La Croix, 31 octobre 1993, par Michel Crépu

Cela fait toujours quelque chose de se trouver en présence d’une écriture qui en est vraiment une, qui n’a plus rien à voir avec le lot commun, les listes, les prix, toute la comédie littéraire, feuilles de saison que la comédie aura dispersées dans les trois minutes. Pierre Bergounioux écrit. C’est-à-dire qu’il ne craint pas d’écrire dans une langue unique, la sienne, irréductible au divertissement pascalien : il est l’écrivain qui est vraiment capable de rester dans sa chambre. Dans sa « gousse de chair, dirait-il plutôt, le sac de peau où on va passer l’intermède. »

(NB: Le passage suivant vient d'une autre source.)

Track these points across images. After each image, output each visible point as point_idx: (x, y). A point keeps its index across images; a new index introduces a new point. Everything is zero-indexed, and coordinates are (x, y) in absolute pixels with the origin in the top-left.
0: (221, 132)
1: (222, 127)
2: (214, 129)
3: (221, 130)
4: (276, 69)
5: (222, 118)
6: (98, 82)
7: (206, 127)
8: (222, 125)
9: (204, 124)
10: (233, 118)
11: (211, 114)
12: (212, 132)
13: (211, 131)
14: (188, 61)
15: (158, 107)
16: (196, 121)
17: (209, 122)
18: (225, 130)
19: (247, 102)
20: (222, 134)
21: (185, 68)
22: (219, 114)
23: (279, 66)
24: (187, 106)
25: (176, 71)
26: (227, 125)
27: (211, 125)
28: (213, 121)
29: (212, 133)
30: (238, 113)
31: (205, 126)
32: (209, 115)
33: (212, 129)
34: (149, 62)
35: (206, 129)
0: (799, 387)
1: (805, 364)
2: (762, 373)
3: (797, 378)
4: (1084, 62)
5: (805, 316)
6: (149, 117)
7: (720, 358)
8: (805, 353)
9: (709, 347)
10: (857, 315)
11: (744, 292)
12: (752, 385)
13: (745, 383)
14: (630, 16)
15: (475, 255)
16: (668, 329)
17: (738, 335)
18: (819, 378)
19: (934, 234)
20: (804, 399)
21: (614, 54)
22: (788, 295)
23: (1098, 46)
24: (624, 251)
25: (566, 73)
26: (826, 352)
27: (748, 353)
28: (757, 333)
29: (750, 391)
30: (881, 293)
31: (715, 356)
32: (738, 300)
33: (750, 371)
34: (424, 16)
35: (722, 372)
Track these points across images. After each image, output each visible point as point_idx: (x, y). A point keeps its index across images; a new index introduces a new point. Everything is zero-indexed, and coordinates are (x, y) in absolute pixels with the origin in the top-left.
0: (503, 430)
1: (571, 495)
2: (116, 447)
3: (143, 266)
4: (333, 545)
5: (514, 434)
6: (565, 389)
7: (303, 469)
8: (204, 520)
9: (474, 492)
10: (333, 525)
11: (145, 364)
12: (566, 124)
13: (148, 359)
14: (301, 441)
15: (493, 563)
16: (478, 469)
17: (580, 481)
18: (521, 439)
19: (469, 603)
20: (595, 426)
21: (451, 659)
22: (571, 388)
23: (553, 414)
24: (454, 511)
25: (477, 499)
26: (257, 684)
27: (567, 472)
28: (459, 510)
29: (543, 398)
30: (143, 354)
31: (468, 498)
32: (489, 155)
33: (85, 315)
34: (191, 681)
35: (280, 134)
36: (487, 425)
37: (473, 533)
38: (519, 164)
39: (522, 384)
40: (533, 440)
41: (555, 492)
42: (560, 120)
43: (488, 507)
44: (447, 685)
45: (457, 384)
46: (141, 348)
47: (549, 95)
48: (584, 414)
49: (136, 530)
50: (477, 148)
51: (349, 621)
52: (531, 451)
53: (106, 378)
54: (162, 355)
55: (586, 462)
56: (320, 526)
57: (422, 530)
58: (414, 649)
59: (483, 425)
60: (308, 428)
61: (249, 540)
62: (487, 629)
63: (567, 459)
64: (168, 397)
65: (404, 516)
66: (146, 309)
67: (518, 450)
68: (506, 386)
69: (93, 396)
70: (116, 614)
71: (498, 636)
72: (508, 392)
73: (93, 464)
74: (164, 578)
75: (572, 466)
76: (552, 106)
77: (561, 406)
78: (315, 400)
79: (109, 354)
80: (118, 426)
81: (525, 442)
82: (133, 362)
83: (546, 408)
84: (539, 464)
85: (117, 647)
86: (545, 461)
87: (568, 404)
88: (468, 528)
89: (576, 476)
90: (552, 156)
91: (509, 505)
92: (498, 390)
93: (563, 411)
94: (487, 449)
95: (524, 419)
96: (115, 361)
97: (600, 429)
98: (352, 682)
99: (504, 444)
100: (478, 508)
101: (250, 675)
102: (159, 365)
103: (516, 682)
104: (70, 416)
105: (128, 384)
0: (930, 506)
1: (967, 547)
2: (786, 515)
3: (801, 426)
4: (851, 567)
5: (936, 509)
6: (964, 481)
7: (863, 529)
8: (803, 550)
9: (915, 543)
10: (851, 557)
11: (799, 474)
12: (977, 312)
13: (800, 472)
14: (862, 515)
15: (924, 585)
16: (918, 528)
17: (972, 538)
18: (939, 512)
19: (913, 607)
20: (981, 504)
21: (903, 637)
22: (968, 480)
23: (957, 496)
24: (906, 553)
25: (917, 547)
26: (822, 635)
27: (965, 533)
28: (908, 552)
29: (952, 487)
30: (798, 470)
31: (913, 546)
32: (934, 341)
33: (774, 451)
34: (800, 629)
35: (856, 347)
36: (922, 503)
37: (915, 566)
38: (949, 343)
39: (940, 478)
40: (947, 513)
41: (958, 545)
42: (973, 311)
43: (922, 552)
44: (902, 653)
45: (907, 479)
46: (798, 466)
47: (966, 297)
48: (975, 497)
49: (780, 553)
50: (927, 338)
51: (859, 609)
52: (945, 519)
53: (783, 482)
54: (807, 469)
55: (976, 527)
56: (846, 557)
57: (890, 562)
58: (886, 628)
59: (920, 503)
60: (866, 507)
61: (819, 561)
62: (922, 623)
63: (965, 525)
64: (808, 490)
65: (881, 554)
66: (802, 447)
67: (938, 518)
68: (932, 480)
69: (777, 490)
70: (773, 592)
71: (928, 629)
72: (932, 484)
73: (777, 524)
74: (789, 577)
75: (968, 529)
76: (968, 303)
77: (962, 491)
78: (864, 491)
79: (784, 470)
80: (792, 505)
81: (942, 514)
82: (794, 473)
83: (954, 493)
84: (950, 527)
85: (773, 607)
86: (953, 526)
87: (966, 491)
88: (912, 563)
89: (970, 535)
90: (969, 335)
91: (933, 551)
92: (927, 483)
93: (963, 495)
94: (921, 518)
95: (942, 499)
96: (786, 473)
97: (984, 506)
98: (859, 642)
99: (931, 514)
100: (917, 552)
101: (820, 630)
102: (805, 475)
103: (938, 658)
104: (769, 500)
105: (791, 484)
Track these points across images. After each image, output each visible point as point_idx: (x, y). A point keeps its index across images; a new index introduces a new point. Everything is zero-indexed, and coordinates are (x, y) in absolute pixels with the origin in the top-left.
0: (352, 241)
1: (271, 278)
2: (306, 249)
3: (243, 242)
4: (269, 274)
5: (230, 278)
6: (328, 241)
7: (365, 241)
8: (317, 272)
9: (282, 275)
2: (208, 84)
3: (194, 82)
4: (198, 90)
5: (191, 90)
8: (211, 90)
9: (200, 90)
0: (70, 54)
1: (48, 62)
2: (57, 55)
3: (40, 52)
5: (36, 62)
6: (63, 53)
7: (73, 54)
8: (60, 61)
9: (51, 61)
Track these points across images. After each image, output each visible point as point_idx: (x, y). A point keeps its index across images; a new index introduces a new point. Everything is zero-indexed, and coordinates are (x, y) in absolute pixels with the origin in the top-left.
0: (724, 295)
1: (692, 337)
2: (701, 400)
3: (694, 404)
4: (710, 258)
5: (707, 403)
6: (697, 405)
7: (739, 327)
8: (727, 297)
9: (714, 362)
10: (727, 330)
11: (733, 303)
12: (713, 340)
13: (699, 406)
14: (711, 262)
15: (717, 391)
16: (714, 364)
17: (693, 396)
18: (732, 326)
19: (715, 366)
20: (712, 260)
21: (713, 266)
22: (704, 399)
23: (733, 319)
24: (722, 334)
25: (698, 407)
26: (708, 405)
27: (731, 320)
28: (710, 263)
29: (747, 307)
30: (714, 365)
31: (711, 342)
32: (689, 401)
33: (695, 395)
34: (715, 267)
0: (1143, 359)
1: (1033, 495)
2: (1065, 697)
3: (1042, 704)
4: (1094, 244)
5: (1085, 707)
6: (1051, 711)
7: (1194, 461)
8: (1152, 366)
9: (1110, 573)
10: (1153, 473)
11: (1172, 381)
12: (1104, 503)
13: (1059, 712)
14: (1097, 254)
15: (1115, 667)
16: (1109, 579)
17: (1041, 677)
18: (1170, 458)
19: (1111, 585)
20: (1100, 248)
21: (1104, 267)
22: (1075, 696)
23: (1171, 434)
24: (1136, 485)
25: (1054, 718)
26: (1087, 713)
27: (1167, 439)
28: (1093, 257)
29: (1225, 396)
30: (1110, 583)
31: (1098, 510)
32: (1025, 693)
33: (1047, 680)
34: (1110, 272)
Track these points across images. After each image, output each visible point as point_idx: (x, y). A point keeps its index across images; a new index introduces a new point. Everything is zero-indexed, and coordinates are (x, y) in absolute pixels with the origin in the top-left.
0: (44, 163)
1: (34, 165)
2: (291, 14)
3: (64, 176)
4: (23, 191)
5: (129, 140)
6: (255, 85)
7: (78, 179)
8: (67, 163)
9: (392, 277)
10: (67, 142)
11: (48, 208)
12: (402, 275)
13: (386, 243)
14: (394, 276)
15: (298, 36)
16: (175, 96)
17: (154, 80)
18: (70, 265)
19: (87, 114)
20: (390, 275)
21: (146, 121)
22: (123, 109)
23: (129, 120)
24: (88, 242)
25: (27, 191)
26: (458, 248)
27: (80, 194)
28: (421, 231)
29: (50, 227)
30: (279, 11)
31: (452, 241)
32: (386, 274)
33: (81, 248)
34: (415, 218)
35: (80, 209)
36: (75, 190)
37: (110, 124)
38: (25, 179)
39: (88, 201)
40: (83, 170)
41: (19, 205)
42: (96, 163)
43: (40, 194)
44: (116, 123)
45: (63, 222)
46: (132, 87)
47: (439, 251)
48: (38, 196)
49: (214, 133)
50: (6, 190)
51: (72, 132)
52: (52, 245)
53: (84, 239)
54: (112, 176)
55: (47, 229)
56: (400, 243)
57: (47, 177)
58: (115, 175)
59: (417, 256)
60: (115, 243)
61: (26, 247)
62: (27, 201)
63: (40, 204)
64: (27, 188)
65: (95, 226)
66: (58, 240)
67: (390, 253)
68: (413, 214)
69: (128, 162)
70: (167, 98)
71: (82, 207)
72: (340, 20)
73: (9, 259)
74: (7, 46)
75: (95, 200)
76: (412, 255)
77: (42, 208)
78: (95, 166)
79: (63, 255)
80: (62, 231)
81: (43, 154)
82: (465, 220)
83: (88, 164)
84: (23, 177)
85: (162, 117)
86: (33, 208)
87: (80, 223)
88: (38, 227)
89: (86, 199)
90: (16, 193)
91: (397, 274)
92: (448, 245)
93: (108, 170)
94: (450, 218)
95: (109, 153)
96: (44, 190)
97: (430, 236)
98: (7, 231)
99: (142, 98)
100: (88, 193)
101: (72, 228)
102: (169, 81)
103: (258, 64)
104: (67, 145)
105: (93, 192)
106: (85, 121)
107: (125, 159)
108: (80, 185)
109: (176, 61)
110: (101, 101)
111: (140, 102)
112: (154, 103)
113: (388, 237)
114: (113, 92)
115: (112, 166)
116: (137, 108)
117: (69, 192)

Bon sang, où est-ce que nous avons déjà lu ce genre de mots abrupts, déchiquetés comme les grands marcheurs de Giacometti (qu’il admire, croit-on savoir) ? Dans Beckett, dans Péguy aussi, lorsque Péguy ratisse obstinément la terre avec ses mottes et ses vieux clous. Qu’importe où nous avons déjà rencontré ce langage. Nous voyons bien à qui nous avons affaire : un gaillard pour qui les romans ne font que tourner autour de la « gousse de chair », trop dure à habiter.Ce qu’il veut lui, sa seule idée en tête, c’est raconter ce que ça fait, au plus juste, au plus rigoureusement cartésien du terme, d’habiter cette gousse de chair.